“Major is still adjusting to his new surroundings and he nipped someone while on a walk,” Michael LaRosa, press secretary for first lady Jill Biden, said in a statement. “Out of an abundance of caution, the individual was seen by [the White House Medical Unit] and then returned to work without injury.”
It’s not the first time Major has gotten negative press since Biden’s election, despite the much-heralded return of dogs to the White House after a drought of presidential canine companionship during the Trump administration.
In November, Biden slipped while playing with Major and injured his foot, necessitating the temporary use of a walking boot.
Earlier this month, Major, who is about 3 years old, reportedly nipped at a Secret Service agent’s hand at the White House. The bite didn’t break the agent’s skin, and there was no bleeding, according to a White House official, who spoke on the condition of anonymity to describe a sensitive subject.
Major returned to Biden’s home in Delaware for a brief time after the first biting incident, and as his absence was noticed, questions arose about what would become of the German shepherd.
The White House was initially silent on the biting incident but later offered a partial explanation — the equivalent of saying Major was taking time away from official duties to spend time with family.
“With the first lady traveling for three days, Champ and Major went to Delaware to stay with family friends,” LaRosa said then.
A fuller explanation came a short time later, when White House press secretary Jen Psaki was asked about it at a news briefing and responded with what appeared to be a prepared statement, defusing the darkest theories about the pet’s fate.
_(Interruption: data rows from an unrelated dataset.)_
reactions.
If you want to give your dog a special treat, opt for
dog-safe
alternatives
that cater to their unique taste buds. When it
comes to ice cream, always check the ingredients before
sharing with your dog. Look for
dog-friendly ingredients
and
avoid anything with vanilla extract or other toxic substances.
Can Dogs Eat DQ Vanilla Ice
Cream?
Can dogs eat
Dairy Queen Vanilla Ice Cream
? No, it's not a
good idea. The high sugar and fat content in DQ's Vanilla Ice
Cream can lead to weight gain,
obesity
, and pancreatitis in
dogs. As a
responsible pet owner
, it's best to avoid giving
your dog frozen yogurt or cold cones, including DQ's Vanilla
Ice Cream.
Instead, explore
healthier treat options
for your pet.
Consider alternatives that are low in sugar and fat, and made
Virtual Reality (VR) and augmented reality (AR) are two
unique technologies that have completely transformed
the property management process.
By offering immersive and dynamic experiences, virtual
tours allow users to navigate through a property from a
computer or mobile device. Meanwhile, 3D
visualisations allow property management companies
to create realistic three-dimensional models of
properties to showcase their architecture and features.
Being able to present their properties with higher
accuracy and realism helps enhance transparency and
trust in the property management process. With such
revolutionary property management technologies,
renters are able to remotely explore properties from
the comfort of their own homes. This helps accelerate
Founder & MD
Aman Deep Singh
“Champ and Major, the president and first lady’s dogs, are members of the family and still getting acclimated and accustomed to their new surroundings and new people,” Psaki said then, reading from her notes.
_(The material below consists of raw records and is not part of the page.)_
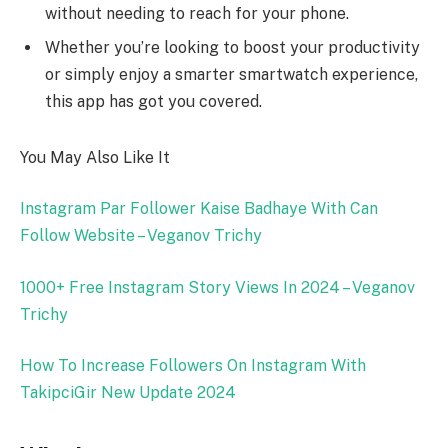
without needing to reach for your phone.
Whether you’re looking to boost your productivity
or simply enjoy a smarter smartwatch experience,
this app has got you covered.
You May Also Like It
Instagram Par Follower Kaise Badhaye With Can
Follow Website – Veganov Trichy
1000+ Free Instagram Story Views In 2024 – Veganov
Trichy
How To Increase Followers On Instagram With
TakipciGir New Update 2024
Major, she added, had been “surprised by an unfamiliar person and reacted in a way that resulted in a minor injury to the individual.”
The Bidens adopted Major in 2018 from the Delaware Humane Society. A photo from the society showed the man who would become 46th president of United States holding a leashed puppy in his hand beneath the humane society’s symbol: a human hand reaching out to an animal’s paw. In another picture, Biden showed Major a picture of himself as a younger pup.
Major was one of a half-dozen puppies brought to the rescue agency after they came into contact with something toxic in their home, according to the society. The puppies’ owners couldn’t afford veterinary care and surrendered the animals to the humane society, which posted about the German shepherd.
Biden said in an interview with ABC News earlier this month that Major was receiving more training after the initial biting incident. He chalked up the episode to the dog trying to protect his family and denied that Major had been “banished” to Delaware.
“You turn a corner, and there’s two people you don’t know at all. And [Major] moves to protect,” said Biden. “But he’s a sweet dog. Eighty-five percent of the people there love him. He just — all he does is lick them and wag his tail. But . . . I realize some people, understandably, are afraid of dogs to begin with.”
Champ, the president and first lady’s other German shepherd, is older and so far has not generated any biting-related headlines.